An emerging deal between the Port Authority and developer The Mosites Co. could improve bus and car flow in East Liberty and bring more stores to the booming Eastside district, the transit agency's board learned yesterday.
Once they're done rearranging a four-acre site where the East Busway, Penn Avenue and Penn Circle meet, it may include yet another complex of stores and offices in the neighborhood. Gone may be a clumsy bus loop, and cars should be able to travel both north and south along the eastern flank of Penn Circle.
The site is dubbed the Eastern Gateway because it "really is, to our mind, the gateway to East Liberty," said Ernie Hogan, deputy director of East Liberty Development Inc., which is involved in the plan. "Right now it functions as a one-way gateway."
One-way traffic along most of Penn Circle is viewed as one of the biggest barriers to yet more growth in East Liberty. It prevents the easy flow of people from the neighborhood's residential, northern half to the booming Baum-Centre corridor to the south.
Studies showed that two-way traffic from South Highland Avenue to Collins Avenue wouldn't work as long as the bus turn-around came right up to the Penn Avenue intersection. The city of Pittsburgh would need a slice of land there to make the altered intersection work.
Meanwhile, Robinson-based Mosites, which is trying to build on the success of its Eastside development, was frustrated by the site's property lines. The bus turn-around covers around 1.5 acres, while the developer's 2.5 acres is occupied by the National Indoor Tennis facility, the former Kingsley Association building and a parking lot.
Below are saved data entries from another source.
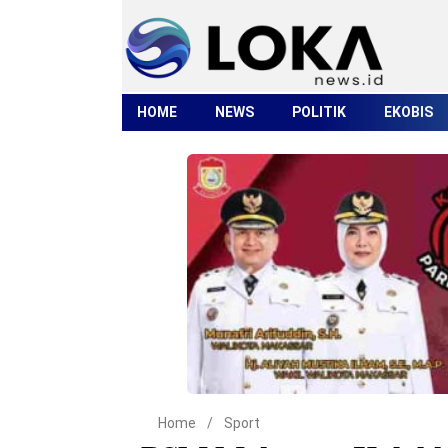
HOME
NEWS
POLITIK
EKOBIS
Home
/
Sport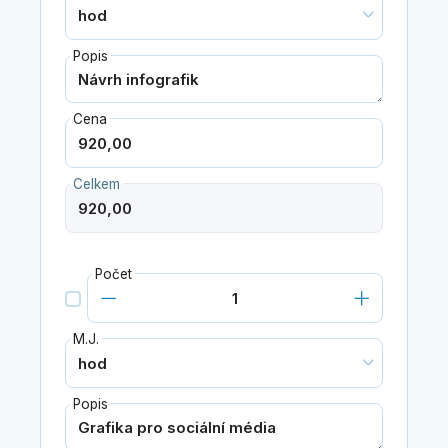
Popis
Cena
Celkem
Počet
M.J.
Popis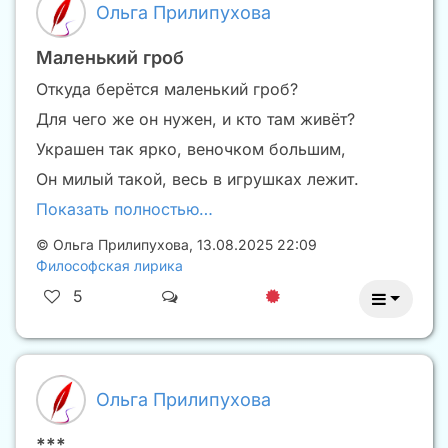
Ольга Прилипухова
Маленький гроб
Откуда берётся маленький гроб?
Для чего же он нужен, и кто там живёт?
Украшен так ярко, веночком большим,
Он милый такой, весь в игрушках лежит.
Показать полностью…
©
Ольга Прилипухова
,
13.08.2025 22:09
Философская лирика
5
Ольга Прилипухова
***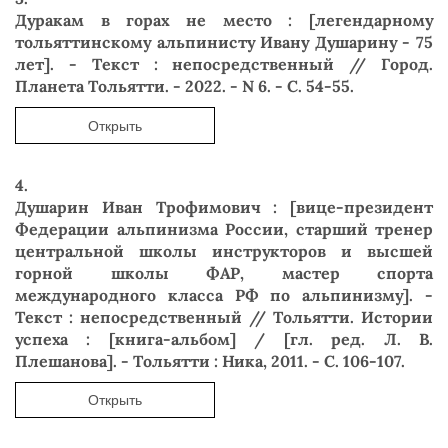
Дуракам в горах не место : [легендарному
тольяттинскому альпинисту Ивану Душарину - 75
лет]. - Текст : непосредственный // Город.
Планета Тольятти. - 2022. - N 6. - С. 54-55.
Открыть
4.
Душарин Иван Трофимович : [вице-президент
Федерации альпинизма России, старший тренер
центральной школы инструкторов и высшей
горной школы ФАР, мастер спорта
международного класса РФ по альпинизму]. -
Текст : непосредственный // Тольятти. Истории
успеха : [книга-альбом] / [гл. ред. Л. В.
Плешанова]. - Тольятти : Ника, 2011. - С. 106-107.
Открыть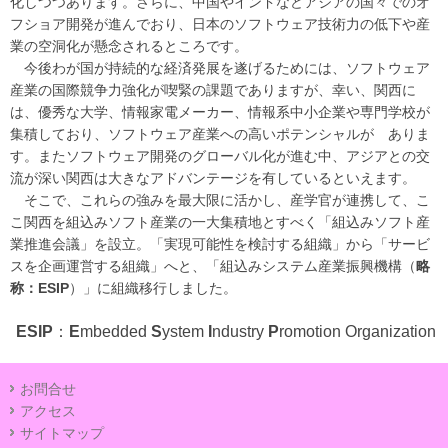
化しつつあります。さらに、中国やインドなどアジアの国々でのオ
フショア開発が進んでおり、日本のソフトウェア技術力の低下や産
業の空洞化が懸念されるところです。
今後わが国が持続的な経済発展を遂げるためには、ソフトウェア
産業の国際競争力強化が喫緊の課題でありますが、幸い、関西に
は、優秀な大学、情報家電メーカー、情報系中小企業や専門学校が
集積しており、ソフトウェア産業への高いポテンシャルが ありま
す。またソフトウェア開発のグローバル化が進む中、アジアとの交
流が深い関西は大きなアドバンテージを有しているといえます。
そこで、これらの強みを最大限に活かし、産学官が連携して、こ
こ関西を組込みソフト産業の一大集積地とすべく「組込みソフト産
業推進会議」を設立。「実現可能性を検討する組織」から「サービ
スを企画運営する組織」へと、「組込みシステム産業振興機構（
略
称：ESIP
）」に組織移行しました。
ESIP
：
E
mbedded
S
ystem
I
ndustry
P
romotion Organization
お問合せ
アクセス
サイトマップ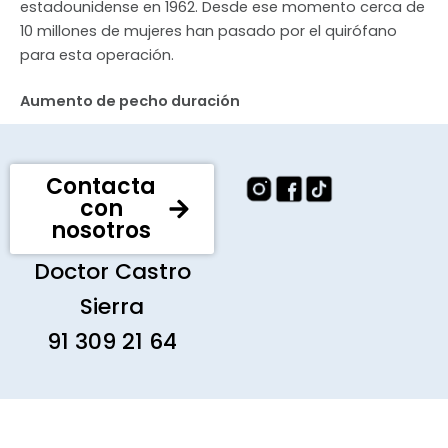
estadounidense en 1962. Desde ese momento cerca de
10 millones de mujeres han pasado por el quirófano
para esta operación.
Aumento de pecho duración
Contacta
con
nosotros
Doctor Castro
Sierra
91 309 21 64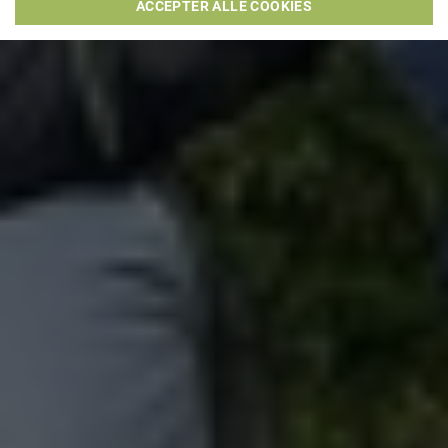
ACCEPTER ALLE COOKIES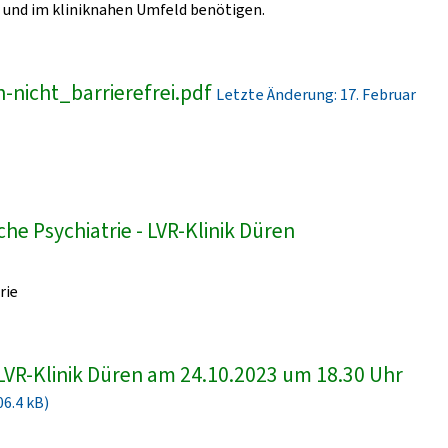
und im kliniknahen Umfeld benötigen.
-nicht_barrierefrei.pdf
Letzte Änderung: 17. Februar
he Psychiatrie - LVR-Klinik Düren
rie
LVR-Klinik Düren am 24.10.2023 um 18.30 Uhr
06.4 kB)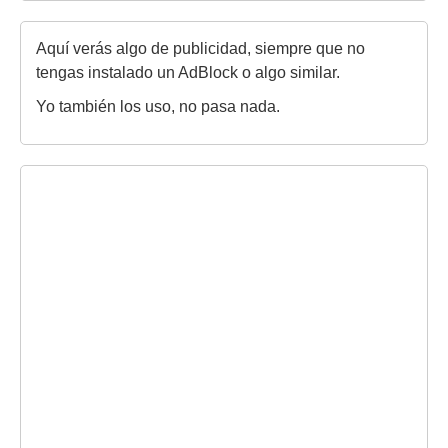
Aquí verás algo de publicidad, siempre que no
tengas instalado un AdBlock o algo similar.
Yo también los uso, no pasa nada.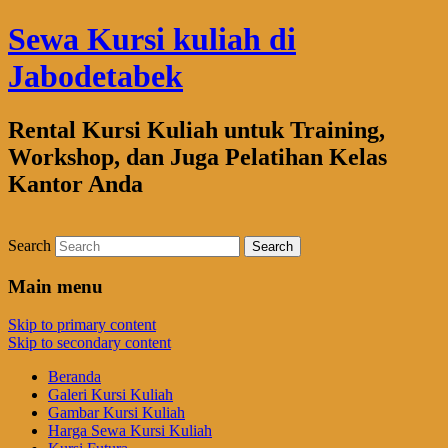
Sewa Kursi kuliah di
Jabodetabek
Rental Kursi Kuliah untuk Training,
Workshop, dan Juga Pelatihan Kelas
Kantor Anda
Search
Main menu
Skip to primary content
Skip to secondary content
Beranda
Galeri Kursi Kuliah
Gambar Kursi Kuliah
Harga Sewa Kursi Kuliah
Now, the developer and the agency plan to share or swap land to allow alteration of the bus flow and construction of a new store-and-office complex. Mark Minnerly, Mosites director of real estate development, said the site could support 120,000 square feet of stores and an equal amount of office space, though the exact mix would depend on the tenants and the need for a parking garage or deck.
The arrangement with Port Authority "allows us each to use essentially the same amount of land, but more efficiently," Mr. Minnerly said. This year they'll plan the site, and construction may start in 2009.
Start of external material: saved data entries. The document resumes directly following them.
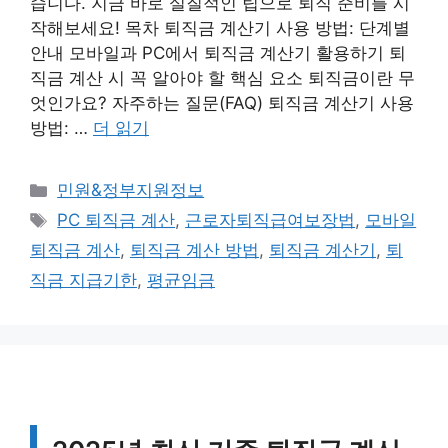
습니다. 지금 바로 실질적인 팁으로 퇴직 준비를 시
작해보세요! 목차 퇴직금 계산기 사용 방법: 단계별
안내 모바일과 PC에서 퇴직금 계산기 활용하기 퇴
직금 계산 시 꼭 알아야 할 핵심 요소 퇴직금이란 무
엇인가요? 자주하는 질문(FAQ) 퇴직금 계산기 사용
방법: …
더 읽기
카
민원&정부지원정보
테
태
PC 퇴직금 계산
,
근로자퇴직급여보장법
,
모바일
고
그
퇴직금 계산
,
퇴직금 계산 방법
,
퇴직금 계산기
,
퇴
리
직금 지급기한
,
평균임금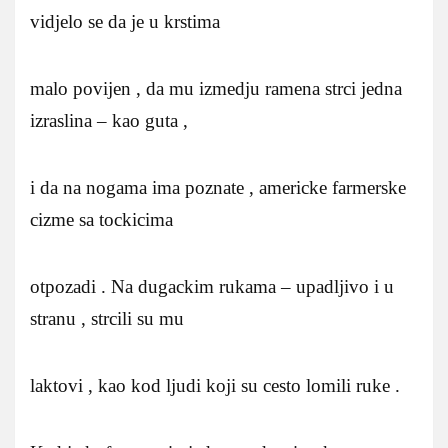
vidjelo se da je u krstima
malo povijen , da mu izmedju ramena strci jedna
izraslina – kao guta ,
i da na nogama ima poznate , americke farmerske
cizme sa tockicima
otpozadi . Na dugackim rukama – upadljivo i u
stranu , strcili su mu
laktovi , kao kod ljudi koji su cesto lomili ruke .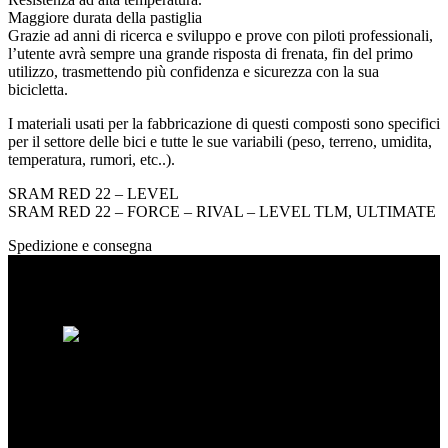
Maggiore durata della pastiglia
Grazie ad anni di ricerca e sviluppo e prove con piloti professionali,
l’utente avrà sempre una grande risposta di frenata, fin del primo
utilizzo, trasmettendo più confidenza e sicurezza con la sua
bicicletta.
I materiali usati per la fabbricazione di questi composti sono specifici
per il settore delle bici e tutte le sue variabili (peso, terreno, umidita,
temperatura, rumori, etc..).
SRAM RED 22 – LEVEL
SRAM RED 22 – FORCE – RIVAL – LEVEL TLM, ULTIMATE
Spedizione e consegna
Spacebikes nasce dalla passione per la bici
e dalla ricerca della qualità assoluta. Ogni
ruota è costruita artigianalmente per
garantire prestazioni, precisione e durata.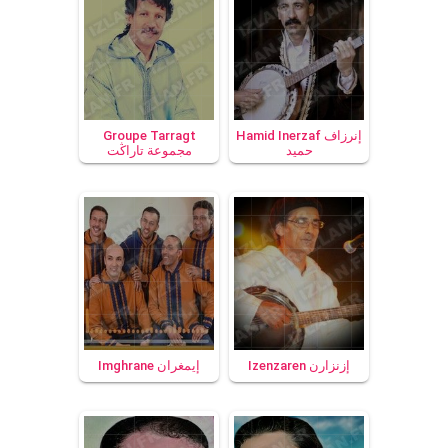
Groupe Tarragt
Hamid Inerzaf إنرزاف
مجموعة تاراڭت
حميد
Imghrane إيمغران
Izenzaren إزنزارن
Port Authority hasn't estimated its construction costs, nor plotted the service changes that will occur while the loop is changed.
Port Authority spokesman David Whipkey said 33,000 riders pass through its East Liberty hub daily.
He said the agreement to cooperate on the site "shows that we're interested in helping to cultivate the area as a whole, and bring East Liberty back to where it once was. There's a lot of potential there."
Making Penn Circle more navigable is crucial to both the developer's and the neighborhood group's efforts.
"Two-way traffic would be a key to having a major anchor tenant such as a Target or another major retailer," said Mr. Minnerly. Target wouldn't fit on the Eastern Gateway site, he said, but could go elsewhere in the neighborhood.
ELDI plans to build 40 rental units and 50 for-sale homes on part of the former Liberty Park public housing development near Collins Avenue, Mr. Hogan said. Two-way traffic from there to South Highland would give residents a straight shot to jobs in Shadyside and Oakland.
It also would allow easy travel between East Liberty stores like Whole Foods and Larimer's emerging Bakery Square, a 285,000-square-foot retail-and-office complex at the former Nabisco bakery.
Bakery Square, a Walnut Capital project, is pivotal to funding the repair of Penn Circle.
The city expects to spend $2.8 million making the circle's eastern edge a two-way street. Of that, $2.5 million will be financed with new tax revenue from Bakery Square.